The American artist needs to prove that in spite of being in a sissy profession he's still a man. The British artist embraces his inner sissy and aspires to be Oscar Wilde.
no subject
Date: 2007-05-20 01:39 am (UTC)It does not happen here but it certainly does happen in the U.K.
For all the talk of the "Ugly American" tourist, when have you seen mobs of Americans running amok in the streets of a foreign country? When British football fans travel abroad to support their team security has to be beefed up to contain the drunken riots.
I love the Brits. I cannot imagine my music collection without the Beatles, Rolling Stones, the Who, Pink Floyd, Led Zeppelin...
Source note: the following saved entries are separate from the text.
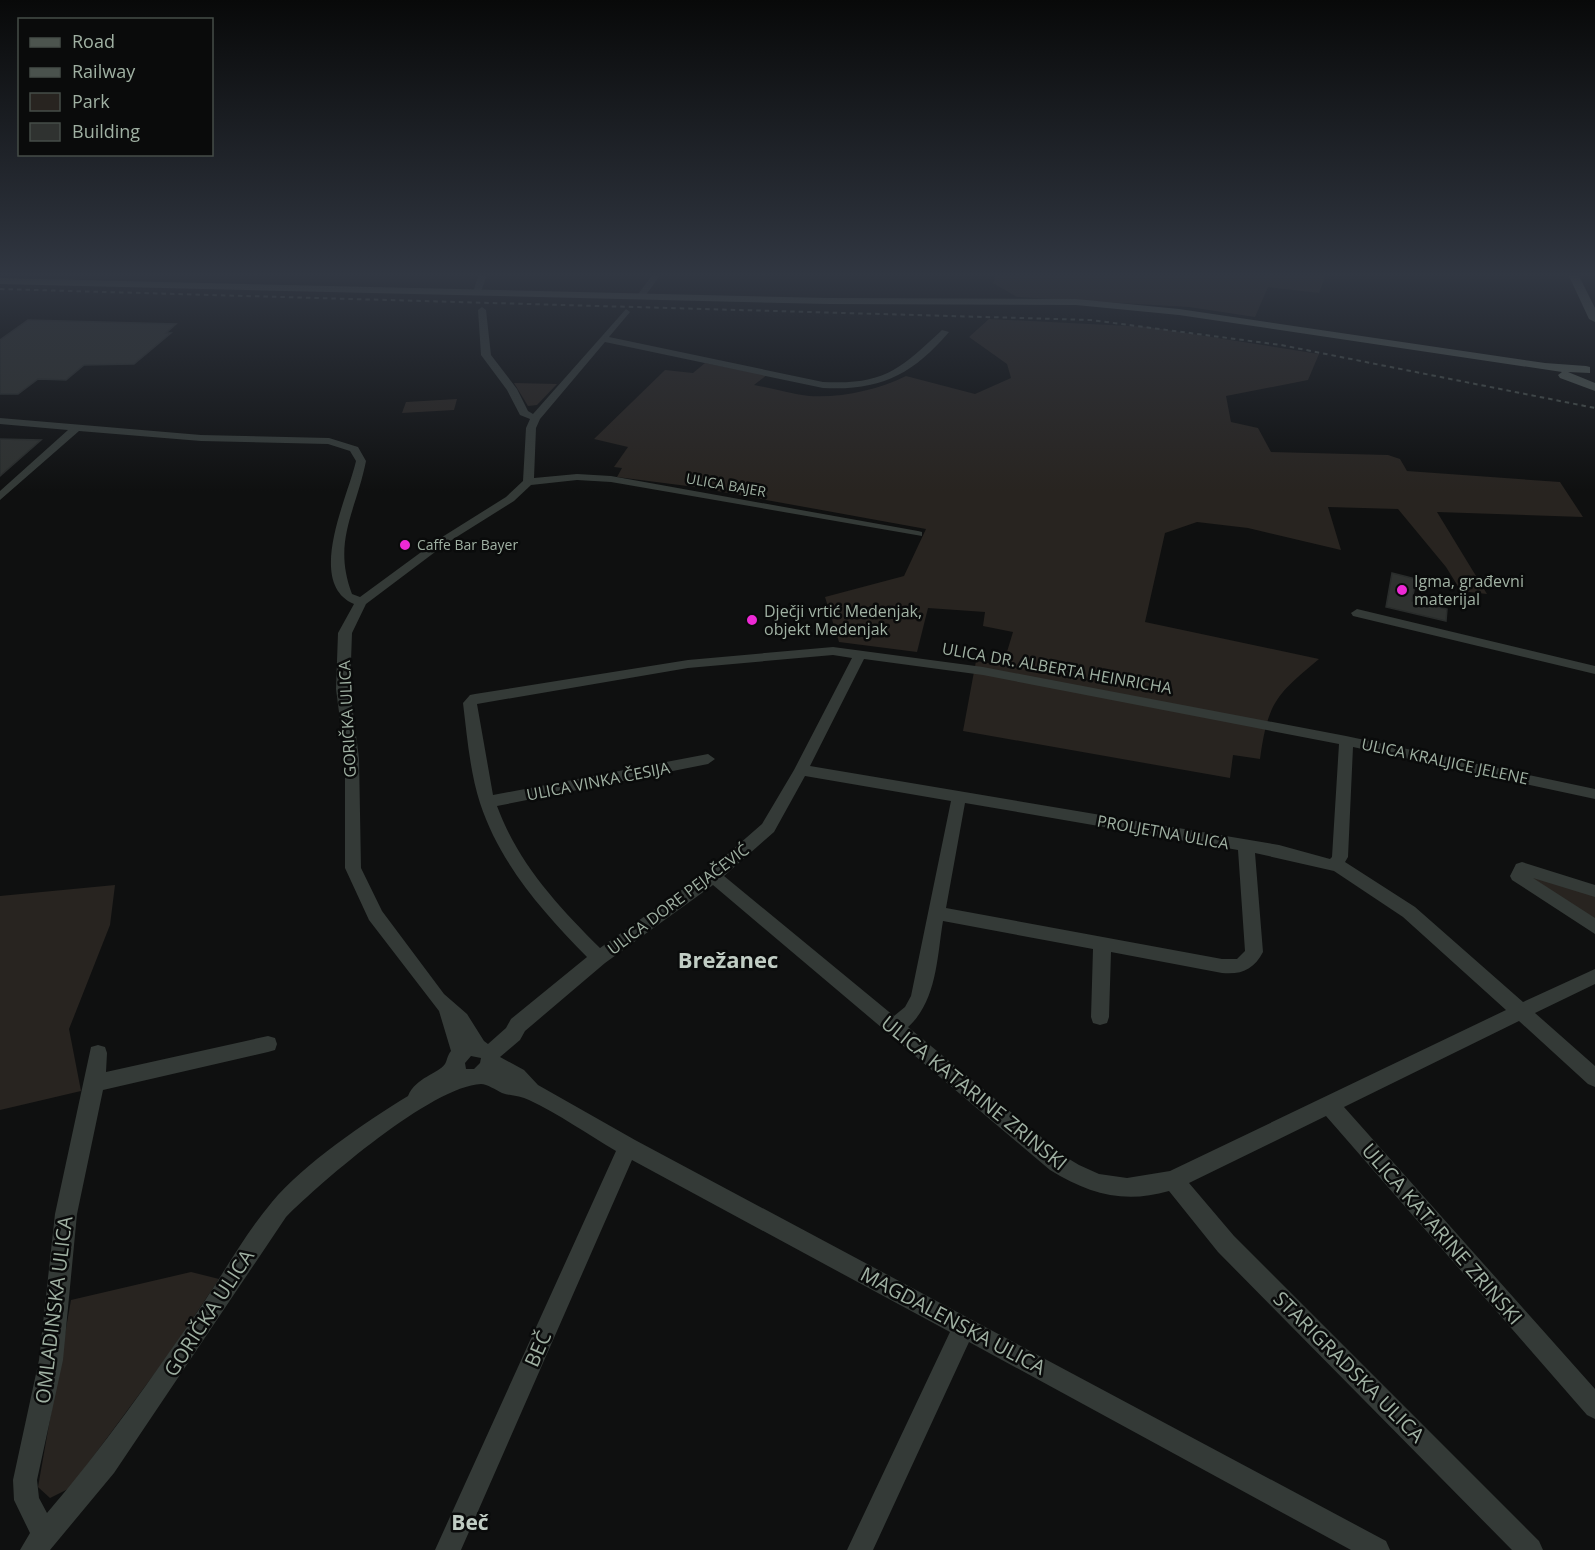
<svg xmlns="http://www.w3.org/2000/svg" width="1595" height="1550" viewBox="0 0 1595 1550" font-family="'Open Sans',sans-serif">
<rect width="100%" height="100%" fill="#0f1010"/>
<g fill="#282420">
<path d="M997 274H1326L1319 293 1268 287 1255 317 1189 307 1017 297 993 283Z"/>
<path d="M989 319 1148 327 1319 354 1308 380 1226 396 1231 422 1258 428 1271 452 1388 455 1400 459 1407 471 1560 482 1583 517 1437 512 1487 594 1461 591 1446 567 1398 509 1328 507 1341 550 1248 528 1197 522 1165 533 1145 622 1319 659C1276 695 1268 702 1260 759L1233 755 1230 778 963 731 976 661 1003 665 1013 632 983 626 985 612 928 608 917 652 839 642 825 597 904 576 926 529 695 487 617 477 622 468 614 467 628 447 594 439 665 370 693 373 705 363 767 375 754 385C772 388 791 394 809 396 841 398 878 390 906 376L975 394 1011 378 1007 364 969 337Z"/>
<path d="M514 383 557 384 537 405 528 406Z"/>
<path d="M457 399 454 410 402 413 406 402Z"/>
<path d="M1532 876 1595 896V922L1533 883Z"/>
<path d="M115 885 110 925 69 1029 81 1091 0 1110V896Z"/>
<path d="M191 1272 219 1279 169 1354 70 1488 50 1498 38 1487 71 1300Z"/>
</g>
<g fill="#2f3230" stroke="#292c2b" stroke-width="1.5">
<path d="M28 320 176 324 166 333H171L134 364 84 365 66 380 38 379 18 394H0V340Z"/>
<path d="M0 439 41 440 0 476Z"/>
<path d="M1392 573 1416 579 1412 601 1447 609 1446 621 1386 607Z"/>
</g>
<g fill="none" stroke-linecap="round" stroke-linejoin="round">
<g fill="#343a37" fill-rule="evenodd">
<path d="M479 274H487L481 292 477 294 473 292Z"/>
<path d="M653 274H661L643 299H637L636 297Z"/>
<path d="M482 307 486 310 491 355 517 389 528 411 533 414 626 309 630 312 609 337 823 382C884 385 899 370 942 330L949 332C912 375 880 391 823 388L605 342 540 419 536 428 534 478 577 474 611 476 918 531 922 532V536L611 482 577 480 531 485 514 501 447 543 366 604 352 633 350 689 359 758 361 868 382 911 444 994 467 1014 484 1041 488 1044 506 1028 511 1019 587 957C543 912 500 864 480 803 470 772 467 736 463 703L470 695 475 694 688 660 833 647 983 667 1346 736 1595 789V799L1353 747 1348 857 1345 862 1415 907 1523 1002 1595 969V984L1535 1013 1595 1066V1087L1588 1084 1519 1021 1344 1107 1595 1389V1419L1587 1415 1326 1116 1189 1183 1234 1236 1539 1541 1543 1550H1512L1218 1252 1169 1191C1124 1204 1089 1194 1050 1170L713 885 605 963 525 1031 520 1040 500 1057 524 1070 538 1085 635 1140 1386 1541 1390 1550H1351L969 1342 873 1550H847L950 1332 632 1160 461 1550H435L616 1151C587 1134 559 1114 529 1100 521 1096 511 1096 502 1093 496 1090 487 1084 481 1084 432 1086 322 1181 286 1217L114 1473 50 1550H20L30 1533 14 1500 13 1480 39 1360 55 1214 91 1047 98 1045 105 1047 107 1053 106 1072 268 1036 275 1038 277 1044 275 1050 268 1052 103 1090 77 1214 63 1360 37 1480 39 1498 47 1513C103 1448 151 1379 200 1308 223 1274 245 1234 272 1202 304 1164 365 1122 408 1096 416 1077 438 1074 445 1064 447 1061 447 1056 451 1051L439 1011 369 920 345 868V758L336 689 338 633 354 604C305 583 348 497 356 461L350 451 328 444 201 441 79 431 0 500V491L68 430 0 424V418L201 435 329 438 358 447 366 461C356 512 332 541 352 594L360 597 439 539 506 497 523 481 526 428 530 419 520 415 507 390 481 355 478 310ZM833 655 852 658 794 770 762 824 707 872 600 948C557 905 518 863 497 806L708 764 715 759 708 754 493 795 477 704 688 668ZM864 659 983 675 1339 744 1332 857 1330 859 1279 845 810 766ZM805 776 951 801 911 996 905 1007 894 1016 724 876 774 832ZM965 803 1238 850 1245 951 1237 959H1222L946 908ZM1255 853 1334 871 1403 917 1506 1010 1170 1171 1127 1178 1099 1174 1079 1165 1064 1156 908 1027C937 1001 937 957 943 921L1093 949 1091 1017 1093 1023 1100 1025 1107 1023 1109 1017 1111 952 1222 973C1242 975 1254 969 1263 952ZM471 1056 481 1058 480 1063 474 1069H466L465 1063Z"/>
<path d="M1357 609 1595 666V674L1353 616 1351 613Z"/>
<path d="M1522 862 1595 885V897L1533 878 1595 918V934L1512 880 1510 876 1516 864Z"/>
</g>
<g fill="#4c544e" fill-rule="evenodd">
<path d="M1568 274H1578L1595 308V322L1589 319Z"/>
<path d="M0 278 828 298 1076 299 1179 309 1545 363 1586 366 1590 367V373L1568 372 1595 383V391L1560 378 1558 375 1562 372 1179 315 1076 305 828 304 0 284Z"/>
</g>
<path stroke="#4a524d" stroke-width="2" stroke-dasharray="4.5 4" stroke-linecap="butt" d="M0 289 1091 320 1281 345 1595 408"/>
</g>
<linearGradient id="sky" x2="0" y2="1"><stop stop-color="#080909"/><stop offset="0.56" stop-color="#313742"/><stop offset="1" stop-color="#313742" stop-opacity="0"/></linearGradient>
<rect width="1595" height="491" fill="url(#sky)"/>
<g fill="#ee29d5" stroke="#0a0b0b" stroke-width="2">
<circle cx="405" cy="545" r="6"/>
<circle cx="1402" cy="590" r="6"/>
<circle cx="752" cy="620" r="6"/>
</g>
<g text-anchor="middle" stroke-width="5" stroke-linejoin="round" paint-order="stroke">
<g font-size="14" fill="#a0b1a3" stroke="#0a0b0b">
<text transform="translate(726 485) rotate(10)" y="5">ULICA BAJER</text>
</g>
<g font-size="14" fill="#a0b1a3" stroke="#0a0b0b" text-anchor="start">
<text x="417" y="550">Caffe Bar Bayer</text>
</g>
<g font-size="16" fill="#a0b1a3" stroke="#0a0b0b" text-anchor="start">
<text x="1414" y="587">Igma, građevni<tspan x="1414" dy="18">materijal</tspan></text>
<text x="764" y="617">Dječji vrtić Medenjak,<tspan x="764" dy="18">objekt Medenjak</tspan></text>
</g>
<g font-size="16" fill="#a0b1a3" stroke="#0a0b0b">
<text transform="translate(1057 668) rotate(10)" y="6">ULICA DR. ALBERTA HEINRICHA</text>
<text transform="translate(347 719) rotate(-93)" y="6">GORIČKA ULICA</text>
<text transform="translate(1445 761) rotate(12)" y="6">ULICA KRALJICE JELENE</text>
<text transform="translate(598 781) rotate(-11)" y="6">ULICA VINKA ČESIJA</text>
<text transform="translate(1163 832) rotate(10)" y="6">PROLJETNA ULICA</text>
<text transform="translate(678 899) rotate(-37)" y="6">ULICA DORE PEJAČEVIĆ</text>
</g>
<g font-size="20" fill="#a0b1a3" stroke="#0a0b0b">
<text transform="translate(974 1093) rotate(39)" y="7">ULICA KATARINE ZRINSKI</text>
<text transform="translate(1442 1234) rotate(49)" y="7">ULICA KATARINE ZRINSKI</text>
<text transform="translate(54 1310) rotate(-83)" y="7">OMLADINSKA ULICA</text>
<text transform="translate(209 1313) rotate(-57)" y="7">GORIČKA ULICA</text>
<text transform="translate(953 1321) rotate(28)" y="7">MAGDALENSKA ULICA</text>
<text transform="translate(538 1349) rotate(-66)" y="7">BEČ</text>
<text transform="translate(1349 1367) rotate(45)" y="7">STARIGRADSKA ULICA</text>
</g>
<g font-size="21" font-weight="bold" fill="#c1cdc4" stroke="#0a0b0b">
<text x="470" y="1530">Beč</text>
</g>
<g font-size="22" font-weight="bold" fill="#c1cdc4" stroke="#0a0b0b">
<text x="728" y="968">Brežanec</text>
</g>
</g>
<rect x="18" y="18" width="195" height="138" fill="#0a0b0b" stroke="#464d48" stroke-width="1.5"/>
<rect x="30" y="38" width="30" height="9" fill="#4c544e" stroke="#464d48" stroke-width="1.5"/>
<text x="72" y="48" font-size="18" fill="#a0b1a3">Road</text>
<rect x="30" y="68" width="30" height="9" fill="#4a524d" stroke="#464d48" stroke-width="1.5"/>
<text x="72" y="78" font-size="18" fill="#a0b1a3">Railway</text>
<rect x="30" y="93" width="30" height="18" fill="#282420" stroke="#464d48" stroke-width="1.5"/>
<text x="72" y="108" font-size="18" fill="#a0b1a3">Park</text>
<rect x="30" y="123" width="30" height="18" fill="#2f3230" stroke="#464d48" stroke-width="1.5"/>
<text x="72" y="138" font-size="18" fill="#a0b1a3">Building</text>
</svg>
I love your sense of humor and wit.
It seems that the Brits are in the mood for lecturing us on our shortcomings, as if we are not aware that we are not perfect. Believe me.. we do know.
A film containing violence and crude behavior is just "Typical brutish Yank behavior" unless it is a Guy Ritchie film then it is a "Cinematic Masterpiece"
The Brits have their own long sorid history filled with colonialism, slavery, conquest, murder and pillage of dirt poor people from every corner of the globe but expect the Americans to be without fault and seem to take great pleasure in pointing them out to us.
This tide of anti-Americanism in the U.K.cannot be all from George Bush. Believe me, we hate him far more than you do.
no subject
Date: 2007-05-20 08:54 am (UTC)British artists don't feel obliged to be tough guys, American artists do.
I know that's a sweeping statement and there are exceptions on both sides of the pond.
Guy Ritchie for instance- who gets much mocked over here for pretending to be a cockney geezer when he's really a privately educated toff. I can't stand the fella.
no subject
Date: 2007-05-21 06:35 am (UTC)Is there a bigger jerk in the acting world today than Russell Crow?
I do see your point and I find the whole macho image rather boring myself.
I saw a documtery the other day about Monty Python's The Life Of Brian and John Cleese was talking about the film. I loved the fact that he was very humble in spite of his populairty on both side of the ocean.